Instaclustr is building out an Open Source Data Platform as a service that is based on key technologies that have an amazing community, enterprise adoption, and fit a real use case. We determine this by looking at what technologies our existing customer base is already using alongside other Instaclustr services (e.g. Apache Cassandra) and see how we can make our customers’ lives easier. Kafka really adds an amazing set of capabilities to any Enterprise Architects’ toolbag, and it complements the existing highly available, highly scalable capabilities we already provide.
Q. How does Instaclustr distinguish itself as a managed Kafka provider?

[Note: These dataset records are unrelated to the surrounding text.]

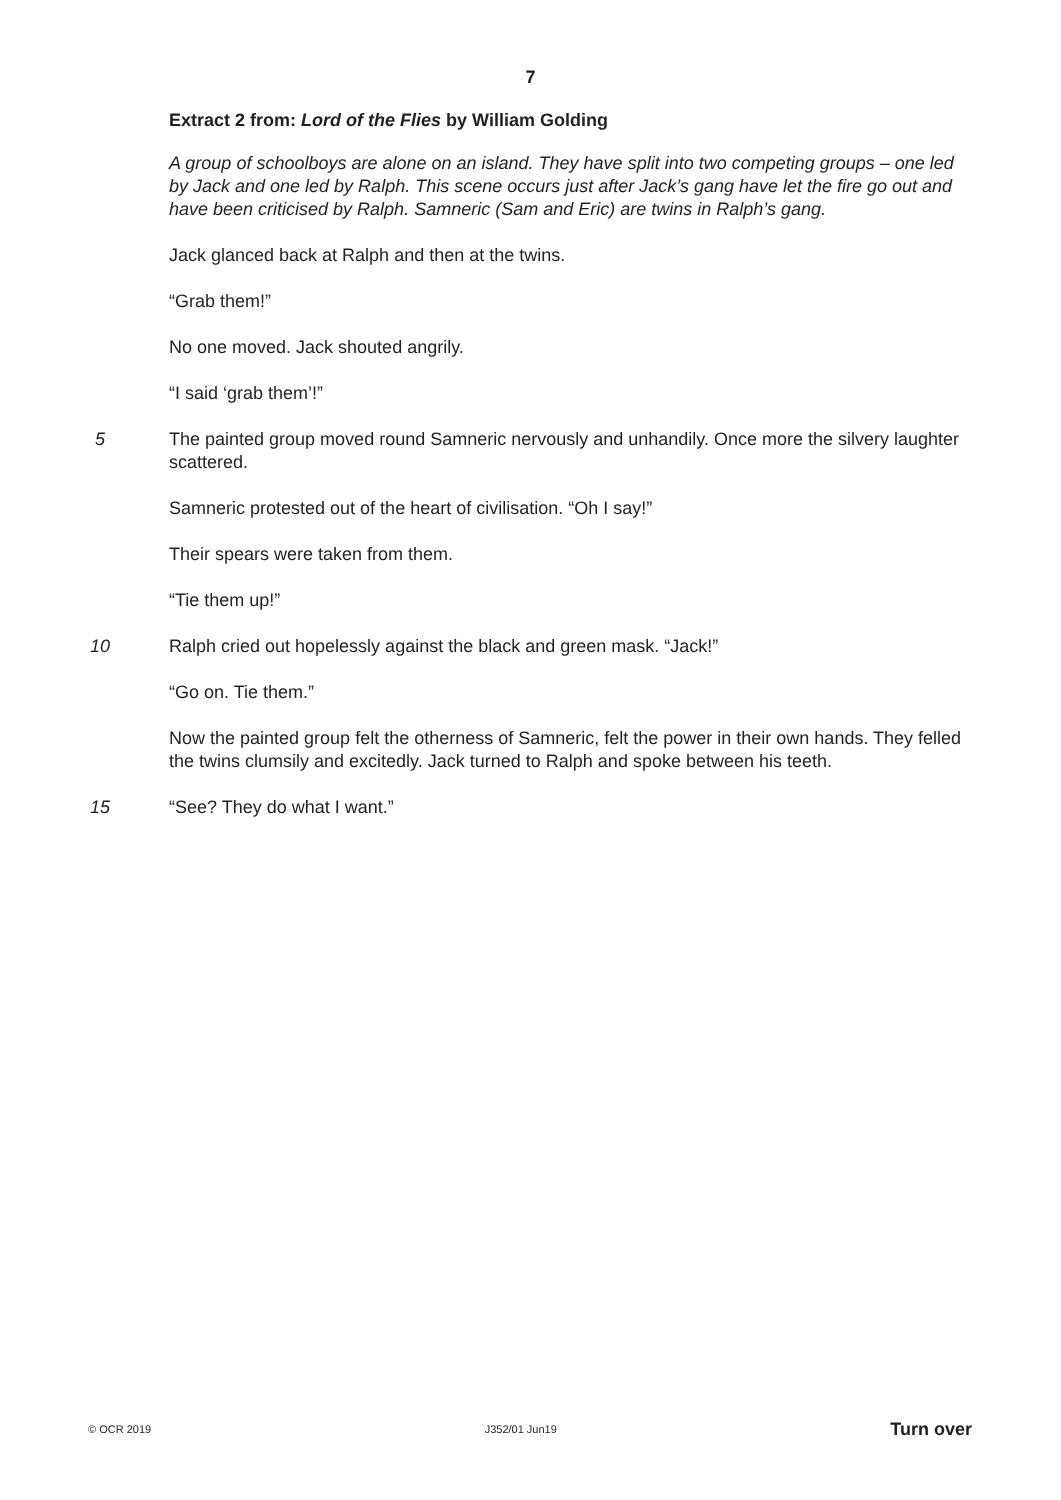7
Extract 2 from: Lord of the Flies by William Golding
A group of schoolboys are alone on an island. They have split into two competing groups – one led by Jack and one led by Ralph. This scene occurs just after Jack’s gang have let the fire go out and have been criticised by Ralph. Samneric (Sam and Eric) are twins in Ralph’s gang.
Jack glanced back at Ralph and then at the twins.
“Grab them!”
No one moved. Jack shouted angrily.
“I said ‘grab them’!”
5 The painted group moved round Samneric nervously and unhandily. Once more the silvery laughter scattered.
Samneric protested out of the heart of civilisation. “Oh I say!”
Their spears were taken from them.
“Tie them up!”
10 Ralph cried out hopelessly against the black and green mask. “Jack!”
“Go on. Tie them.”
Now the painted group felt the otherness of Samneric, felt the power in their own hands. They felled the twins clumsily and excitedly. Jack turned to Ralph and spoke between his teeth.
15 “See? They do what I want.”
© OCR 2019 J352/01 Jun19 Turn over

We primarily distinguish ourselves from other providers via two main points:
- Fiercely Open Source – We don’t do anything proprietary with our managed services; we generally run unchanged upstream versions of the technologies (pending hotfixes etc). Changes, features, improvements, and fixes always get upstreamed back to the community. This means zero technology lock-in, no license fees, and absolute portability for our customers. This is also fundamentally critical to companies looking to adopt the cloud but maintain agility via cloud independence.
- Platform approach – Instaclustr provides a suite of technologies that are all proven to be highly available, highly scalable, and work well together. This makes Instaclustr the central platform to implement state changes and manage data within your real-time applications. We ensure our supported technologies work well together and integrate in a simple fashion.
About Ben Bromhead
Ben Bromhead is Chief Technology Officer and Co-Founder at Instaclustr, which delivers open source big data technology solutions at scale. Ben is located in Instaclustr’s California office and is active in various open source communities. Prior to Instaclustr, Ben had been working as an independent consultant developing NoSQL solutions for enterprises, and he ran a high-tech cryptographic and cyber security formal testing laboratory at BAE Systems and Stratsec.